Transport across a topoelectrical Weyl semimetal heterojunction

TL;DR

This paper introduces a method using topoelectrical circuits to simulate and analyze electron transport in Weyl semimetal heterostructures, revealing valley-dependent transmission and novel tunneling phenomena.

Contribution

It presents a novel approach to study Weyl semimetal heterostructures via tunable topoelectrical circuits, enabling exploration of complex tunneling and topological phases.

Findings

Transmission depends on tilt and transport direction orientation.

Valley-dependent transmission and inter-valley scattering effects.

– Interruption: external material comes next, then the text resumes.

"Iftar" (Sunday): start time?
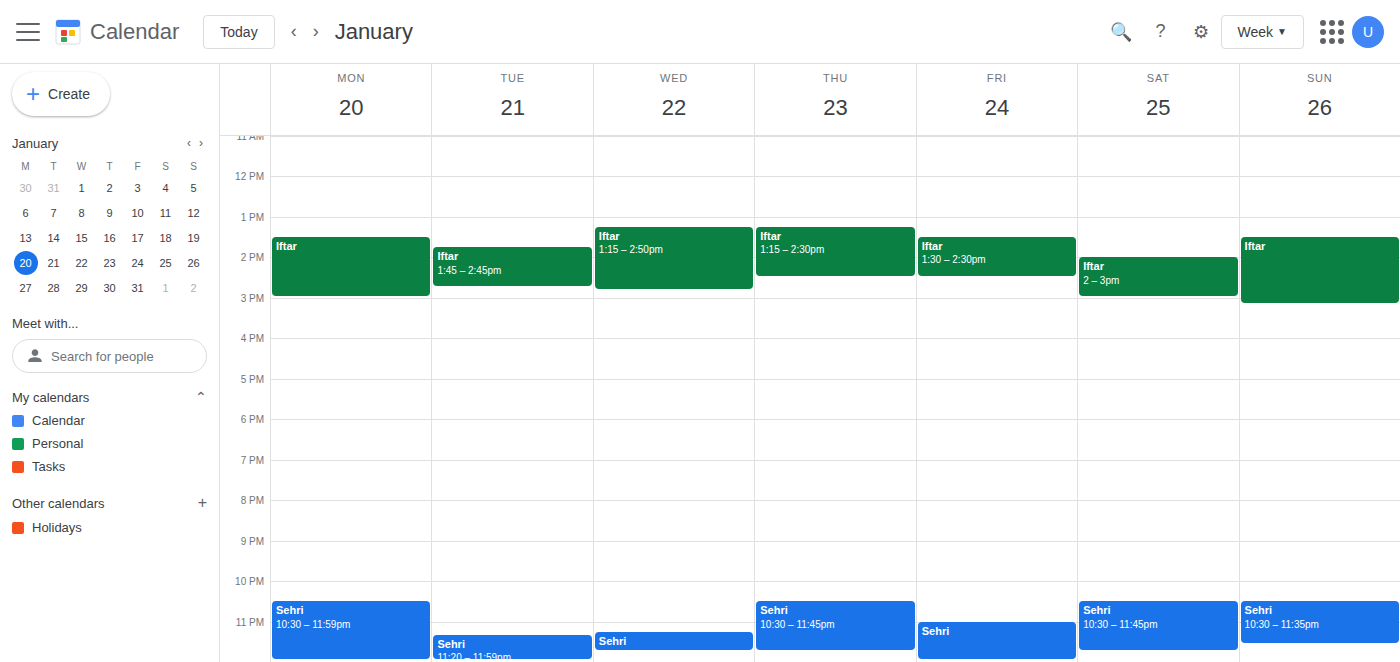
1:30 PM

Observation of anti-Klein tunneling in certain configurations.

Abstract

We propose a general method to realize and calculate the transmission in a Weyl semimetal (WSM) heterostructure by employing a periodic three-dimensional topoelectrical (TE) circuit network. By drawing the analogy between inductor-capacitor circuit lattices and quantum mechanical tight-binding (TB) models, we show that the energy flux in a TE network is analogous to the probability flux in a TB Hamiltonian. TE systems offer a key advantage in that they can be easily tuned to achieve different topological WSM phases simply by varying the capacitances and inductances. The above analogy opens the way to the study of tunneling across heterojunctions separating different types of WSMs in TE circuits, a situation which is virtually impossible to realize in physical WSM materials. We show that the energy flux transmission in a WSM heterostructure depends highly on the relative orientation of the transport direction and the $k$-space tilt direction. For the transmission from a Type I WSM source lead to a Type II WSM drain lead, all valleys transmit equally when the tilt and transmission directions are perpendicular to each other. In contrast, large inter-valley scattering is required for transmission when the tilt and transport directions are parallel to each other, leading to valley-dependent transmission. We describe a Type III WSM phase intermediate between the Type I and Type II phases. An `anti-Klein' tunneling occurs between a Type I source and Type III drain where the transmission is totally suppressed for some valleys at normal incidence. This is in direct contrast to the usual Klein tunneling in Dirac materials where normally incident flux is perfectly transmitted. Owing to the ease of fabrication and experimental accessibility, TE circuits offer an excellent testbed to study the extraordinary transport phenomena in WSM based heterostructures.